As Harvard’s admissions trial begins, University officials say lawsuit won’t affect Northwestern


(Andrea Pistolesi/TIPS/Zuma Press/TNS)

An aerial view of the Harvard University campus in 2013. Harvard is facing a lawsuit charging the university with discriminating against Asian-Americans that could have wide-ranging impacts on the use of race in college admissions.

Troy Closson, Managing Editor

As the Harvard admissions lawsuit placing a microscope on the practice of affirmative action in higher education goes to trial, Northwestern officials say the outcome shouldn’t affect University admissions.

The lawsuit charging Harvard University with systematic discrimination against Asian-Americans will begin its trial Monday in Boston. Plaintiffs contend the Ivy League school imposes a quota on Asian American applicants while admitting less qualified white, black and Latinx applicants.

“Northwestern prefers not to speculate on the case, as it involves another university. It will be decided on the basis of the facts involving that university,” Northwestern spokesman Bob Rowley said in an email to The Daily.

University President Morton Schapiro said in an interview with The Daily earlier this month that while Northwestern is following the case, he doesn’t believe the courts will do anything that will “change the way we operate.” The University, Schapiro said, has various admission goals for underrepresented groups — like aiming to admit a class of 20 percent Pell Grant-eligible students — but doesn’t set quotas, as it is prohibited by the Supreme Court.

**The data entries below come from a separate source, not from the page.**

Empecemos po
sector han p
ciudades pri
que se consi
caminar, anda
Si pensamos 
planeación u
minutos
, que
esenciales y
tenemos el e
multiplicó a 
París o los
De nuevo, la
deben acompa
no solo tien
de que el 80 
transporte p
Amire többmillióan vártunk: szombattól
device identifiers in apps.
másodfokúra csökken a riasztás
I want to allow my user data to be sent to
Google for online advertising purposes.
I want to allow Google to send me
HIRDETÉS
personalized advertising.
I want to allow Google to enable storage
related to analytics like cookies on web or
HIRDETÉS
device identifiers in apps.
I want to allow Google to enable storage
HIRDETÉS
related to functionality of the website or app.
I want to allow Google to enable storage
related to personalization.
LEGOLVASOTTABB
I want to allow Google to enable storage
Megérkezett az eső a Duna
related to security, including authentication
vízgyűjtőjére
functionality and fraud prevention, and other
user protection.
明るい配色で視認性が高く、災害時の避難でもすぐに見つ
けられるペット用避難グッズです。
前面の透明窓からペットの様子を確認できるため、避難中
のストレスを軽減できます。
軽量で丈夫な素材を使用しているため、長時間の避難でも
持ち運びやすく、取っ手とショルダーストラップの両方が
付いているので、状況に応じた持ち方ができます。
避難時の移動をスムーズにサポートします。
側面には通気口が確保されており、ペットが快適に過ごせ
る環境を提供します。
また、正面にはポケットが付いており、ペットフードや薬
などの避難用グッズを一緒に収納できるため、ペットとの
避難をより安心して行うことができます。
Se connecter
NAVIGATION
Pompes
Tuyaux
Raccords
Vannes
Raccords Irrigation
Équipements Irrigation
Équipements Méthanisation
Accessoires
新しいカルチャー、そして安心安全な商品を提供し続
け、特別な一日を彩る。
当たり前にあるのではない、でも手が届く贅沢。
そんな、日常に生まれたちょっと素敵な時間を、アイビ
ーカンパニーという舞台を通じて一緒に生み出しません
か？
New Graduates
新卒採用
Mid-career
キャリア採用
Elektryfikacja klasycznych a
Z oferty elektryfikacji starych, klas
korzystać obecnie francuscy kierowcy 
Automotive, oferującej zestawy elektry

Ultimately though, Schapiro added that what happens “really depends on how broad on the ruling is.”

“We’ve been very careful to make sure that any legal scrutiny brought against us will be something that we can hold our heads up and say we’re entirely consistent with the law, so am I worried about the resolution of those cases? A little bit, but I don’t think any surprise…is going to affect the way we do business,” he said.

The ruling has the potential to trigger a reevaluation among schools that consider race to make admission decisions, especially at elite universities like Northwestern. Whether the outcome creates new standards or narrowly affects only Harvard will depend on the breadth of the ruling.

According to University admissions office, 23.5 percent of the University’s Class of 2022 identifies as Asian-American, while 13.5 percent of identify as Hispanic or Latino, 10 percent identify as black or African American and 56 percent identify as white. The percentages of Asian American, white and Hispanic and Latino students increased from the previous incoming class.

Christopher Watson, dean of Undergraduate Admissions, deferred comment to Rowley. Information regarding the specific use of race and ethnicity in Northwestern’s admission decisions is not publicly available.

The case against Harvard is a renewed effort by conservatives to eliminate the use of race-conscious admissions in the nation’s colleges. In 2016, the Supreme Court upheld the University of Texas at Austin’s consideration of the racial and ethnic backgrounds of applicants as a factor in its holistic review process. But with the confirmation of Brett Kavanaugh to the Supreme Court earlier this month, proponents of affirmative action have expressed unease that the appointment of the judge — and the resulting 5-4 conservative majority — will push the court to roll back previously established safeguards on the practice.

All justices, however, should initially be given the “benefit of the doubt” — especially given Kavanaugh’s lack of prior rulings on affirmative action cases in college admissions, former Pritzker School of Law dean Daniel Rodriguez said. Still, the former federal judge’s addition to the court could prove critical, he added.

“There is a real risk, no two ways about it, that the replacement of Anthony Kennedy with Brett Kavanaugh will make a difference — as it will in so many other areas of law — on the law of affirmative action,” Rodriguez said.

After the Trump administration revoked Obama-era guidelines encouraging the use of race in college admissions in July, Northwestern announced it would not change its admissions practices.

Later that month, 16 highly selective universities including Columbia, Duke, Johns Hopkins and Stanford jointly filed an amicus brief with the federal district court in Boston in the Harvard lawsuit. Considering race as a factor in the holistic review of applicants, the brief said, is “necessary to achieve the benefits of diversity” in its backing of Harvard’s practices.

Other than the University of Chicago, Northwestern was the only top-10 university in U.S. News’ 2018 rankings to not sign onto the brief.

Rowley did not immediately return request for comment on NU’s decision not attach its name to the brief.

Earlier this year, the Justice and Education Departments launched a separate civil rights investigation into whether Yale discriminates against Asian-American applicants, amid a similar probe into Harvard. Regardless of the ruling in the Harvard lawsuit, Rodriguez called additional federal inquiry into college admissions “probable.”

“The important question is in light of these interrogations — ongoing in the case of Yale, or more threatened in the case of others — whether universities and colleges will feel obliged to not only look anew at their policies,” he said, “but whether they’ll change them to try to avoid the scrutiny that comes from a skeptical administration.”